First of all, I am wondering why, amongst all the languages of the world, Sanskrit has been chosen as the depositary of the meaning? And secondly, I am trying to think how this original definition connects to the actual concept of your-secondlife-self…

Sanskrit is an archetypal language, it has a very long history (apparently even longer than Chinese) and it is the best-preserved indo-European idiom thanks to the Veda and still nowadays one of the eighteen languages recognized by the Indian constitution. It is also of course the original language of Hinduism, religion predicating as one of its most important pillars of faith the theory of reincarnation and karma.
Both ‘samsara’ (reincarnation in Sanskrit) and ‘avatar’ are therefore specific Hindu words referring to a change or re-birth to a new (in the second case even lower) realm of existence. Is therefore your SL avatar a mere inferior replica of you real self? And most of all, do we really ‘replicate’ ourselves only through virtual worlds and role-playing games or do we maybe do it every day also in RL? Am I the exact same person in a formal business meeting at work and going karaoke night with my intimate friends?

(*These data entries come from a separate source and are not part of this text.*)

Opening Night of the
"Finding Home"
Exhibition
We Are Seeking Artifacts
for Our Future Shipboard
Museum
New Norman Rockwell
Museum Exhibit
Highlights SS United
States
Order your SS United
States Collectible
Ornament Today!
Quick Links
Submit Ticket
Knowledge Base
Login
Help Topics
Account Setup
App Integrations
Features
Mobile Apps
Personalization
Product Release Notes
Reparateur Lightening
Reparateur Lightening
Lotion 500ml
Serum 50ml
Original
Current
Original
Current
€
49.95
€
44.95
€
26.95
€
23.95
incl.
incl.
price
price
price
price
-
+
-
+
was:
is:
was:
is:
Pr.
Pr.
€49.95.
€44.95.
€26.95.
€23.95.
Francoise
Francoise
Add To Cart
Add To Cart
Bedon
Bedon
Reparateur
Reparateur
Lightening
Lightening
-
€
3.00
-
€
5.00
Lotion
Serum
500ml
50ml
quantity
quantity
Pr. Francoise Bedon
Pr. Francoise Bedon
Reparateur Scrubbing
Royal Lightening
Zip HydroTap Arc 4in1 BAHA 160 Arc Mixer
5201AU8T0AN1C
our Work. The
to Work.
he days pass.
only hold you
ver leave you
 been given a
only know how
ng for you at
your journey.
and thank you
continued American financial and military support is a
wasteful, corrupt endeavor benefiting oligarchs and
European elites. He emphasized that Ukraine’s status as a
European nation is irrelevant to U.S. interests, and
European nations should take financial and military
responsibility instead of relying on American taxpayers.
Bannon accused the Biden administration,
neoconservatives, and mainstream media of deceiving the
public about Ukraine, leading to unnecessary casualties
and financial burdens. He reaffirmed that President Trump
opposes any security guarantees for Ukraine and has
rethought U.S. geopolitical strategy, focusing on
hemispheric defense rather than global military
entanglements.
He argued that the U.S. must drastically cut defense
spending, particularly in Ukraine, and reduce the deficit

Everybody in his everyday, ordinary life wears masks and creates social ‘avatars’ of himself in order to interact with different social situations.
With regard to this concept, I would like to suggest some readings of a famous 20th Century Nobel Prize Italian novelist and theatre writer called Luigi Pirandello and his interesting theory of the mask (http://nobelprize.org/nobel_prizes/literature/laureates/1934/pirandello-bio.html)

Blog — Gianna Yebut, May 10, 2009 @ 11:15 pm

8 Comments »

  1. Very interesting! The expanding set of Sanskrit words that we are all learning! Surprised that even “avatar” is Sanskrit

    Comment by AlanLau Nirvana — May 11, 2009 @ 7:22 pm

  2. Very interesting to connect avatar and Pirandello’s mask.
    But Pirandello wrote about “one, no-one, one-hundred-thousand”…
    and it’s dangerous to be no-one!
    Thank you, GiannaYebut

    Comment by antonio de boni — May 12, 2009 @ 8:44 am

  3. […] world (we’ve already discussed the Sanskrit meaning of the term ‘avatar’ in a previous post http://rmbcity.com/2009/05/virtual-reincarnations/). Has virtuality become our modern way of representing an unknowable and mysterious […]

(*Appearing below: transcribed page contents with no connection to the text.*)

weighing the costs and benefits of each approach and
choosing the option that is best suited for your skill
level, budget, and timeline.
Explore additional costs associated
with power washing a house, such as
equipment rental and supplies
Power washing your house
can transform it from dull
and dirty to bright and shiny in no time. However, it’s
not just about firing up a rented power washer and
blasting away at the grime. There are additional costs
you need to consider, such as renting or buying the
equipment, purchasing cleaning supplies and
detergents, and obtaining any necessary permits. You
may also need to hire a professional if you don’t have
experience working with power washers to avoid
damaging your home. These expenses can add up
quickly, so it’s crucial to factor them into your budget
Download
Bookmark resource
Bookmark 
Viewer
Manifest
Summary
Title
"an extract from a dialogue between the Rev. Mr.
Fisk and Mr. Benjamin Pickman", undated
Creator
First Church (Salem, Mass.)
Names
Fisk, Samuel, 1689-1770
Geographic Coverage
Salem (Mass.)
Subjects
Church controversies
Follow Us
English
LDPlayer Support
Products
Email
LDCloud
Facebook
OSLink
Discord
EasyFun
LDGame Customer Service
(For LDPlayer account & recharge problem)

    Pingback by Breaking Forecast – New opening at UCCA | RMB City Blogs — November 24, 2009 @ 1:23 am

  4. Приятно видеть что блог развивается и процветает. Автор рулит.

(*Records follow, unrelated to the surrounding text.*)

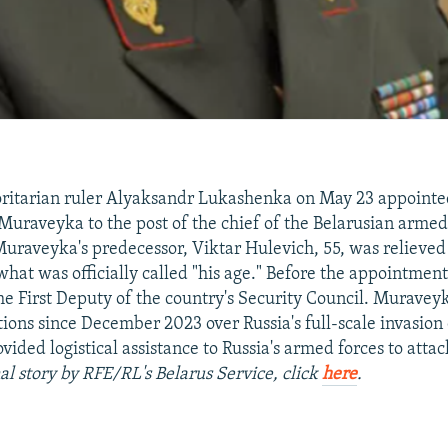
oritarian ruler Alyaksandr Lukashenka on May 23 appoint
Muraveyka to the post of the chief of the Belarusian armed 
 Muraveyka's predecessor, Viktar Hulevich, 55, was relieved 
what was officially called "his age." Before the appointme
the First Deputy of the country's Security Council. Muravey
ions since December 2023 over Russia's full-scale invasion
vided logistical assistance to Russia's armed forces to atta
al story by RFE/RL's Belarus Service, click
here
.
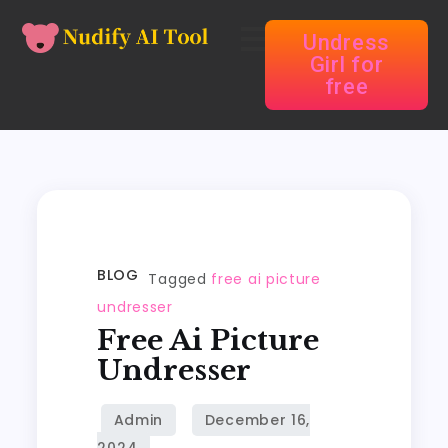
Undress
Girl for
free
BLOG
Tagged
free ai picture
undresser
Free Ai Picture
Undresser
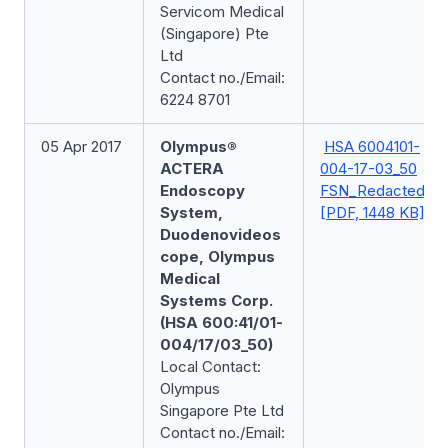
Servicom Medical
(Singapore) Pte
Ltd
Contact no./Email:
6224 8701
05 Apr 2017
Olympus®
HSA 6004101-
ACTERA
004-17-03_50
Endoscopy
FSN_Redacted
System,
[PDF, 1448 KB]
Duodenovideos
cope, Olympus
Medical
Systems Corp.
(HSA 600:41/01-
004/17/03_50)
Local Contact:
Olympus
Singapore Pte Ltd
Contact no./Email:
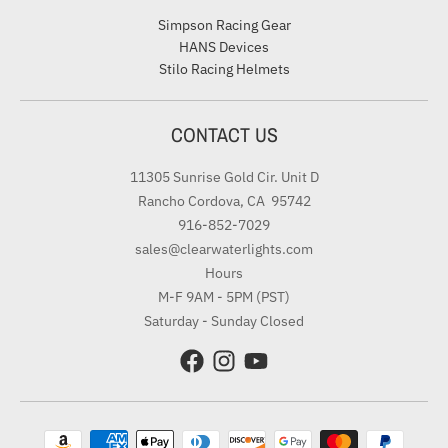
Simpson Racing Gear
HANS Devices
Stilo Racing Helmets
CONTACT US
11305 Sunrise Gold Cir. Unit D
Rancho Cordova, CA 95742
916-852-7029
sales@clearwaterlights.com
Hours
M-F 9AM - 5PM (PST)
Saturday - Sunday Closed
Payment methods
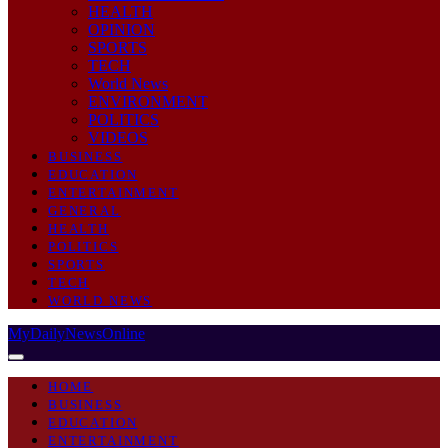
HEALTH
OPINION
SPORTS
TECH
World News
ENVIRONMENT
POLITICS
VIDEOS
BUSINESS
EDUCATION
ENTERTAINMENT
GENERAL
HEALTH
POLITICS
SPORTS
TECH
WORLD NEWS
MyDailyNewsOnline
HOME
BUSINESS
EDUCATION
ENTERTAINMENT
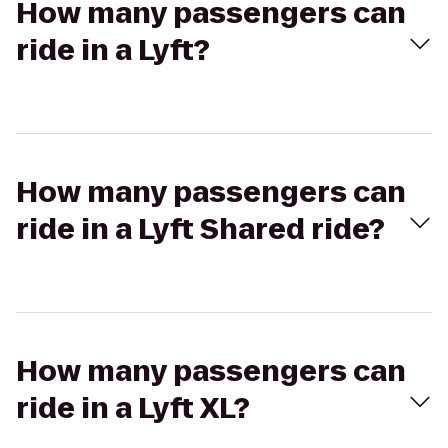
How many passengers can
ride in a Lyft?
How many passengers can
ride in a Lyft Shared ride?
How many passengers can
ride in a Lyft XL?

    Comment by Тим — March 11, 2010 @ 9:06 pm

  5. Большое спасибо

    Comment by Gianna Yebut — March 12, 2010 @ 10:01 pm

  6. Чего и следовало ожидать, тот кто писал грамотно накропал.

    Comment by Forex Inside — April 27, 2010 @ 2:57 pm

  7. ахахаких, И усед Гугле Транслате!

    Comment by Gianna Yebut — April 28, 2010 @ 2:44 am

  8. It’s a bit dangerous thinking about re-incarnation or about Second Life… Actually we’ve to respect our first life.
    But … but … but talking about is allowed.